Accablés par une chaleur caniculaire, les étudiants de l'Université Hébraïque se trainaient cette semaine d'un bus aéré à une bibliothèque conditionnée, en minimisant surtout le temps passé au dehors. Sous la douce caresse d'un vent estival, la ville retrouve enfin la fraîcheur de ses nuits. Jeudi soir, en contrebas des murailles grises de la vieille ville, on se presse dans l'antique bassin du Sultan entre les gradins, petit pull à la main pour les plus prévoyants, ou depuis les balcons de l'église qui nous surplombe, pour quelques nones mélomanes. Sous les cieux étoilés, s'élève le chant rauque d'une flute orientale. L'hyperpopulaire Projet Idan Raichel entre en scène.
Les trompettes jazz soulèvent joyeusement un chant traditionnel éthiopien, les notes d'une clarinette klezmer s'infusent de poésie arabe, se fondent entre les sonorités du dialecte yéménite et celles d'un psaume en hébreu biblique, avant de retrouver les sons plus typiques de la musique pop. Au gré des paroles, les langues s'allient et se délient, réunies dans un son unique, incroyablement riche et surtout résolument israélien, englobant dans ses inspirations les dédales culturels d'une société aussi plurielle que fragmentée.
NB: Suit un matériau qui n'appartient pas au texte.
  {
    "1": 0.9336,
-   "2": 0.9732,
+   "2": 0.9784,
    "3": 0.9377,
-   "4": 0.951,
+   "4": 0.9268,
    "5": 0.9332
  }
Il est courant que les artistes dédient une chanson à Gilad Shalit lors de leurs concerts, mais celui-là était un peu particulier. Quatre ans déjà, jour pour jour. Nous avions entendu la nouvelle à la radio avec Raphaël, en vacances en Israël, un peu abasourdis, sans être surs d'avoir bien compris. C'était avant la guerre du Liban en 2006. Mickael Jackson était encore en vie, Barack Obama n'était qu'un sénateur inconnu de l'Illinois.
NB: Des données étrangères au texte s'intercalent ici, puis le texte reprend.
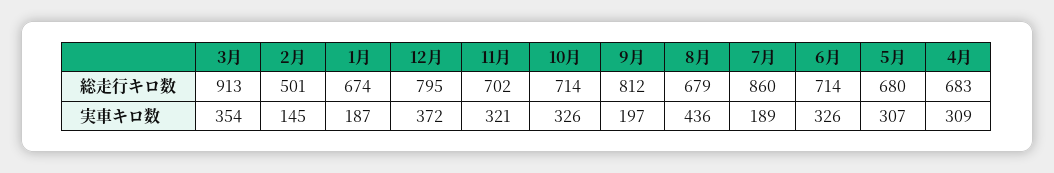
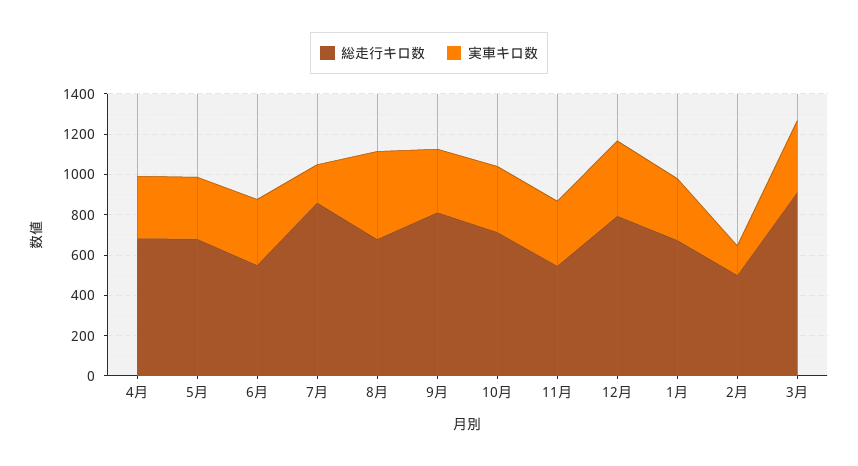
  {
    "総走行キロ数": {
      "3月": 913,
      "2月": 501,
      "1月": 674,
      "12月": 795,
-     "11月": 702,
+     "11月": 550,
      "10月": 714,
      "9月": 812,
      "8月": 679,
      "7月": 860,
-     "6月": 714,
+     "6月": 550,
      "5月": 680,
      "4月": 683
    },
    "実車キロ数": {
      "3月": 354,
      "2月": 145,
-     "1月": 187,
+     "1月": 300,
      "12月": 372,
      "11月": 321,
      "10月": 326,
-     "9月": 197,
+     "9月": 300,
      "8月": 436,
      "7月": 189,
      "6月": 326,
      "5月": 307,
      "4月": 309
    }
  }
"Ne laisse pas ta voix s'étrangler, ni couler une larme. La porte va s'ouvrir, il la franchira avec fracas, quand ils reviendront vers leurs frontières..."
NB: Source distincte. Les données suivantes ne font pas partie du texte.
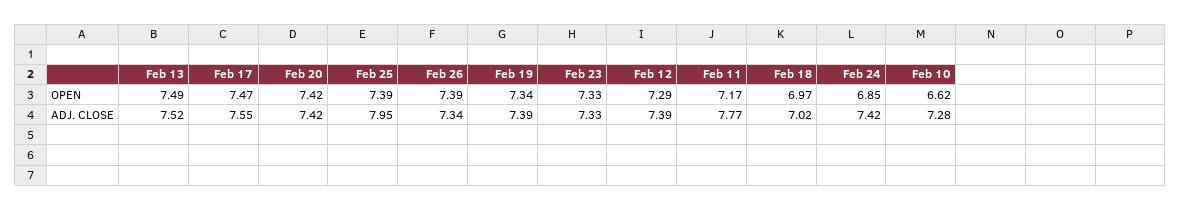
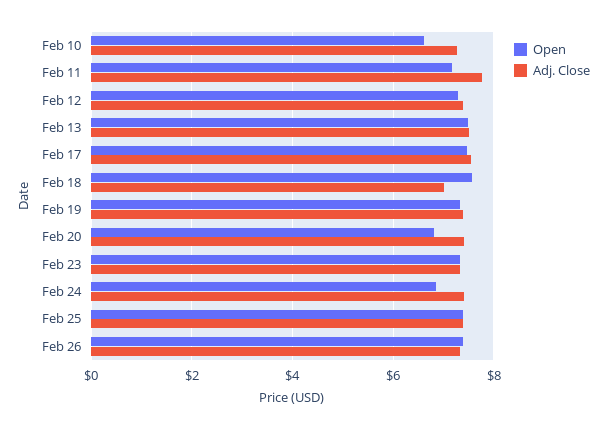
  {
    "OPEN": {
      "Feb 13": 7.49,
      "Feb 17": 7.47,
-     "Feb 20": 7.42,
+     "Feb 20": 6.8,
      "Feb 25": 7.39,
      "Feb 26": 7.39,
      "Feb 19": 7.34,
      "Feb 23": 7.33,
      "Feb 12": 7.29,
      "Feb 11": 7.17,
-     "Feb 18": 6.97,
+     "Feb 18": 7.6,
      "Feb 24": 6.85,
      "Feb 10": 6.62
    },
    "ADJ. CLOSE": {
      "Feb 13": 7.52,
      "Feb 17": 7.55,
      "Feb 20": 7.42,
-     "Feb 25": 7.95,
+     "Feb 25": 7.4,
      "Feb 26": 7.34,
      "Feb 19": 7.39,
      "Feb 23": 7.33,
      "Feb 12": 7.39,
      "Feb 11": 7.77,
      "Feb 18": 7.02,
      "Feb 24": 7.42,
      "Feb 10": 7.28
    }
  }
Quatre ans complets ont passé depuis l'attaque du Hamas et l'enlèvement de Gilad en territoire israélien. Le blocus de Gaza est maintenant très largement levé, mais les négociations sont au point mort. Tel est le poids de l'échec: 71% des Israéliens se déclarent aujourd'hui prêts à libérer des terroristes en vue d'un échange. Le dilemne, pourtant, reste terrible (j'en parlais précédemment ici, et là). Isolé, loin de tout et paradoxalement si proche, se doute-t-il seulement que les gens ici se lèvent pour chanter à sa libération?